All developed countries have universal national health insurance except the United States. A standard opposition response in our country to this is: “I don’t want the government to take over my health insurance.”
But we are the government in our democracy, more than we are business or the employer who controls our health insurance, if we are lucky enough to have it.
We get to vote in elections.
Employees rarely get to vote for anything about their jobs.
It’s authoritarian control by the boss.
Unless we have a worker organization that bargains our health coverage and costs, and other work conditions, or government rules, we don’t get real input. Business controls our health insurance. Government rules (our rules) force certain coverages, including in the Affordable Care Act’s (ACA) coverage for pre-existing conditions.
Employer sponsored health insurance covers about half the population. Economists generally regard this as coming out of what would other-
wise be wage-earner pay ($20,600 for average family insurance).
We spend about twice as much per person as comparable countries do – and yet they cover everyone – a total of 18% of our gross national product, compared with 10.5% in those countries.
Employer-paid insurance is also subsidized by our government at $250 billion.
Government does directly oversee our Medicare, paid through deductions from worker pay. Thus, we control it. Medicare has a lower overhead, about 2% (despite Medicare being stuck with the older, sicker patients) than company insurance which average about 20% overhead.
Medicare is single-payer, and most seniors think it is a good deal.
Of course, we the voters, don’t get total control. Elections are controlled by money, too, usually big money. Business money has more control of the operations of government than voters and citizens do, unless the latter are organized. Business power – capitalism – controls our work conditions and how things are run in America, except when there is off-setting power, such as unions, cooperatively
worker-run businesses, or parts of government favoring the public, such as regulations (which the Trump administration have seriously weakened). Regulations protect consumers, workers, the environment, the sick, among others. Public pressure has put these into effect for the general good. This is one way the public offsets capital and corporate control.
In Germany, workers are mandated to have 50% representation on corporate supervisory boards. In our country, Senator Elizabeth Warren has proposed giving American workers 40% representation on corporate boards. Germany relies on a consensus style of labor relations and worker participation in the supervision of company management.
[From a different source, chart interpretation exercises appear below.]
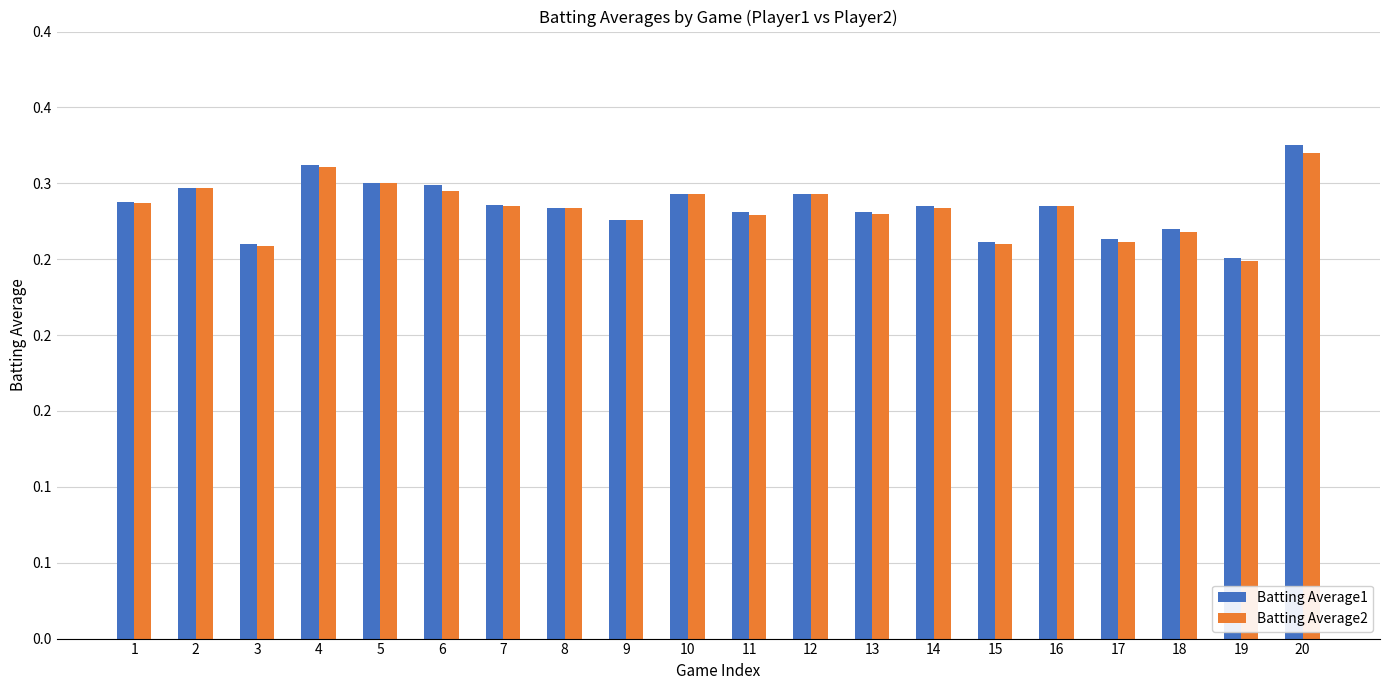

Reading left to right, transcribe all the data shown in this chart.

Batting Average1: 1=0.3	2=0.3	3=0.3	4=0.3	5=0.3	6=0.3	7=0.3	8=0.3	9=0.3	10=0.3	11=0.3	12=0.3	13=0.3	14=0.3	15=0.3	16=0.3	17=0.3	18=0.3	19=0.3	20=0.3
Batting Average2: 1=0.3	2=0.3	3=0.3	4=0.3	5=0.3	6=0.3	7=0.3	8=0.3	9=0.3	10=0.3	11=0.3	12=0.3	13=0.3	14=0.3	15=0.3	16=0.3	17=0.3	18=0.3	19=0.2	20=0.3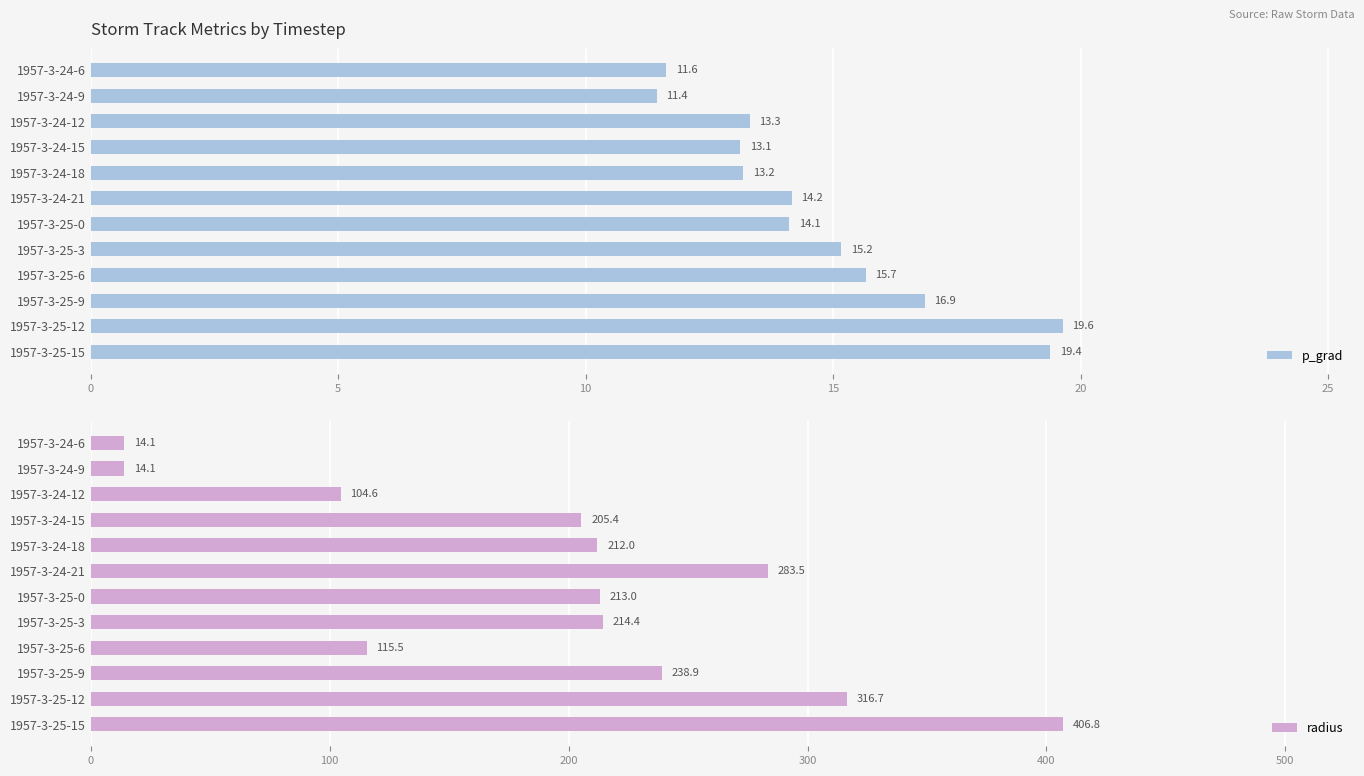

How many groups of bars are there?

12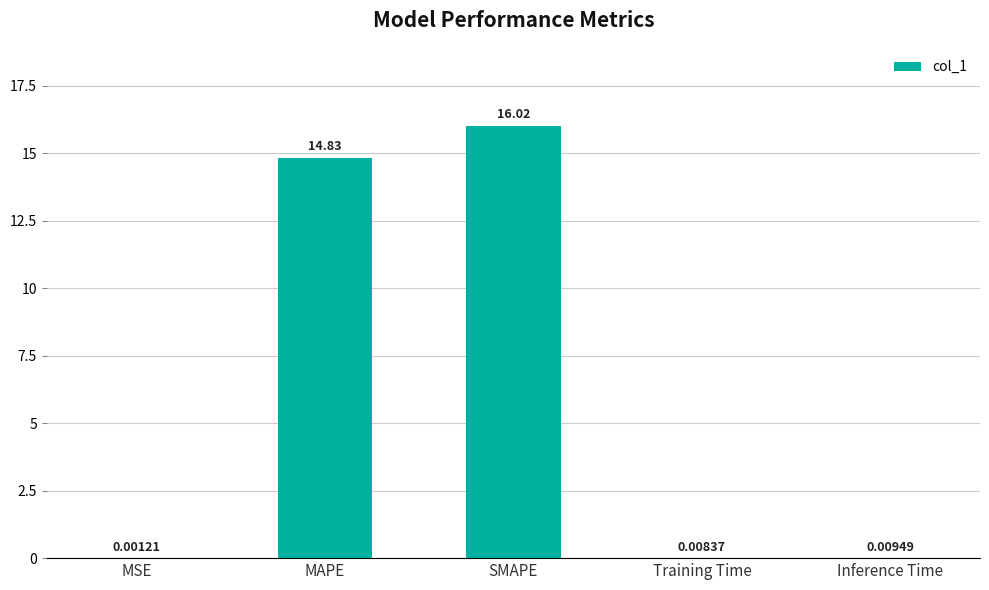

What is the change in value from MAPE to Training Time?

-14.8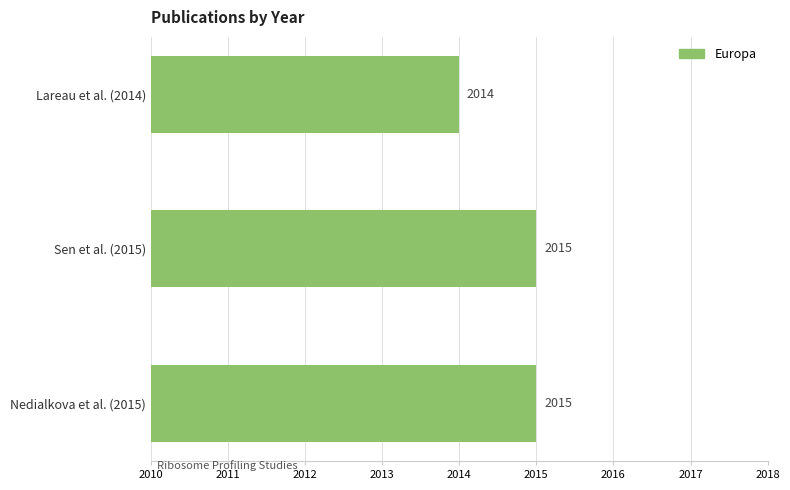

What is the ratio of the value at Sen et al. (2015) to the value at Nedialkova et al. (2015)?

1.0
In many other countries, particularly in Europe, there are forms of employee participation in the management of private companies. Being part of corporate governance makes workers feel more part of their company and probably thus furthers the business.
In our country, some citizen funded organizations, such as Common Cause and Public Citizen also protect the public interest.
Voting is one important part of public power, but having some control in your work is important.
The U.S. had 35% unionization of its work force 50 years ago, but it is now down to 12%. Business has curtailed unions through laws (Taft-Hartley, e.g.), unfavorable court rulings, and anti-union tactics, including simply firing union organizers (supposedly illegal). Heavy unionization helps all workers by setting wage standards and promoting laws and other protections for even non-union labor.
Suppression of unions in the American South keeps wages and protections there low. In the European Union, 23% of workers are organized, with Sweden and Norway in the 70 percentile. This gives workers, and the public too, real control to offset big wealth and capital (the owners of corporations). The decline in unions in the United States is one reason why a greater share of U.S. national income is going to corporate profit and a lesser share to wages.
In other countries, Canada, Europe, some Asian countries, the average person has more guaranteed benefits than in the U.S. These countries have had strong social Democratic parties that offset big business power. They all have universal health care, which is rated better, according to the Commonwealth Fund, than American health care.
They also have guaranteed paid vacations of up to five weeks, paid sick leave, paid family leave protection, free or low cost higher education, and they work up to five fewer weeks per year, among other benefits.
Every American daily newspaper has a business section, but no labor section, despite the fact that labor comprises many times the owner class.
Business dominance of public information is one reason Americans are trained to blame government as a standard response, and ignore the social welfare benefits that are available in many comparable countries.
When the people are organized to have some countervailing power against the corporate class (capital), government can favor them.